Charles Rojzman. George Orwell en 1941 avait saisi toute la cruauté de ce dilemme qui est celui des israéliens et qui sera peut-être le nôtre dans les temps prochains

Gaza : ce type de guerre où des combattants sans uniformes militaires se fondent dans la population civile est très coûteux en termes de destructions et de victimes, aussi bien parmi les civils que parmi les combattants des deux côtés.

La coalition qui comprenait la France a rasé pratiquement Mossoul et Raqqa et fait des dizaines de milliers de morts parmi la population civile, en voulant éradiquer l’état islamique.

Les autres guerres de ce type dans la région ont fait et font bien plus de victimes qu’à Gaza. Toutes les victimes, en particulier d’enfants, doivent été déplorées et pleurées mais il ne faut pas céder à la pression des propagandes qui diabolisent uniquement l’état d’Israël et son armée qui prend bien plus de précautions pour épargner la population que les russes, les américains ou même des armées arabes confrontées à ce type de guerre dite asymétrique.

Déjà George Orwell en 1941 avait saisi toute la cruauté de ce dilemme qui est celui des israéliens et qui sera peut-être le nôtre dans les temps prochains :

“Le seul choix qui s’offre apparemment à nous, c’est de réduire en poussière les maisons, faire éclater les entrailles des hommes et déchiqueter des corps d’enfants avec des explosifs, ou bien de nous laisser réduire en esclavage par des gens à qui ce genre d’activité répugne moins qu’à nous. Jusqu’ici, personne n’a proposé de solution pratique pour échapper à ce dilemme. […]

Un certain pacifisme a fait le lit du fascisme. C’est la force qui l’a abattu. La force n’est pas le fascisme. Elle est un passage obligé du combat au contraire de la soumission. Parfois les ressources du dialogue pacifique et de la coopération sont dépassées par l’état mental de l’adversaire. Il ne reste que l’usage de la force qui peut paraître brutale., qui l’est certainement mais qui seule peut le faire reculer ou capituler. […]

L’idée qu’on puisse avoir raison de la violence en s’y soumettant n’est rien d’autre qu’une vue de l’esprit. Comme je l’ai déjà dit, elle ne peut être soutenue que par des gens que l’argent et les canons protègent de la réalité. Mais pourquoi, au fait, ces gens-là se complaisent-ils dans les vues de l’esprit ?

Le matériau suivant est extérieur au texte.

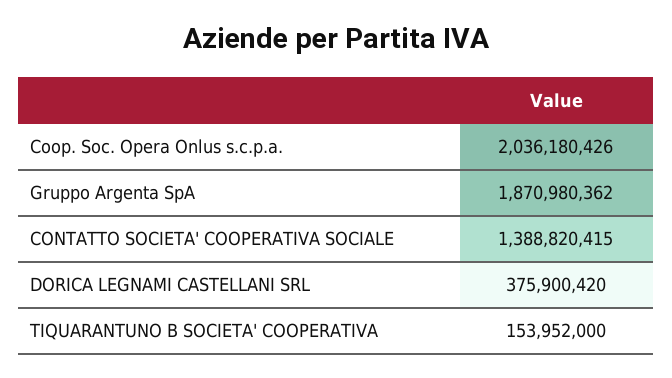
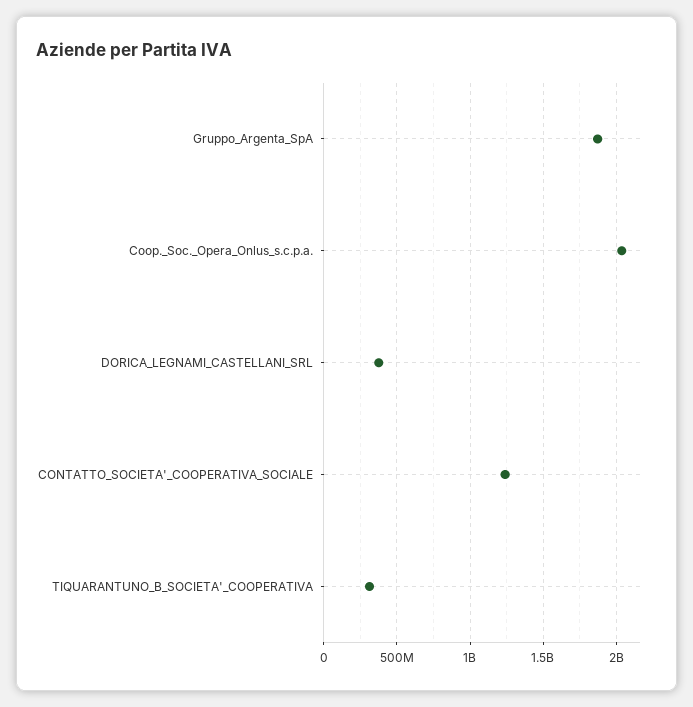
  {
    "Coop. Soc. Opera Onlus s.c.p.a.": 2036180426,
    "Gruppo Argenta SpA": 1870980362,
-   "CONTATTO SOCIETA' COOPERATIVA SOCIALE": 1388820415,
+   "CONTATTO SOCIETA' COOPERATIVA SOCIALE": 1250000000,
    "DORICA LEGNAMI CASTELLANI SRL": 375900420,
-   "TIQUARANTUNO B SOCIETA' COOPERATIVA": 153952000
+   "TIQUARANTUNO B SOCIETA' COOPERATIVA": 300000000
  }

Parce que, détestant, à juste titre, la violence, ils ne veulent pas comprendre que celle-ci est partie intégrante du monde moderne et que leurs beaux sentiments comme leurs nobles attitudes ne sont que le fruit d’une injustice soutenue par la force. Ils ne veulent pas savoir d’où ils tirent leurs revenus.

Derrière tout cela, il y a une dure réalité que beaucoup de gens craignent de regarder en face, à savoir que le salut individuel n’est pas possible, que la plupart du temps l’être humain doit faire un choix, non pas entre le bien et le mal, mais entre deux maux. Vous pouvez laisser les nazis régenter le monde, c’est un mal. Vous pouvez aussi les en empêcher par la guerre, c’est un autre mal. Il ne vous est pas offert d’autre choix, et quel que soit celui que vous fassiez, vous ne garderez pas les mains propres. Il me semble que la parole adaptée à notre temps n’est pas “Malheur à celui par qui le mal arrive” mais plutôt celle qui a inspiré le titre de cet article : “Il n’est pas un homme juste, non, pas un”. Nous avons tous trempé nos mains dans la poix, nous périrons par l’épée. Nous n’avons même pas la possibilité, en un temps comme le nôtre, de dire : “Demain, nous pourrons tous nous montrer vertueux”. C’est de la poudre aux yeux. La seule possibilité qui nous est offerte, c’est de choisir le moindre mal et de travailler à la construction d’une société où la rectitude morale sera à nouveau possible”.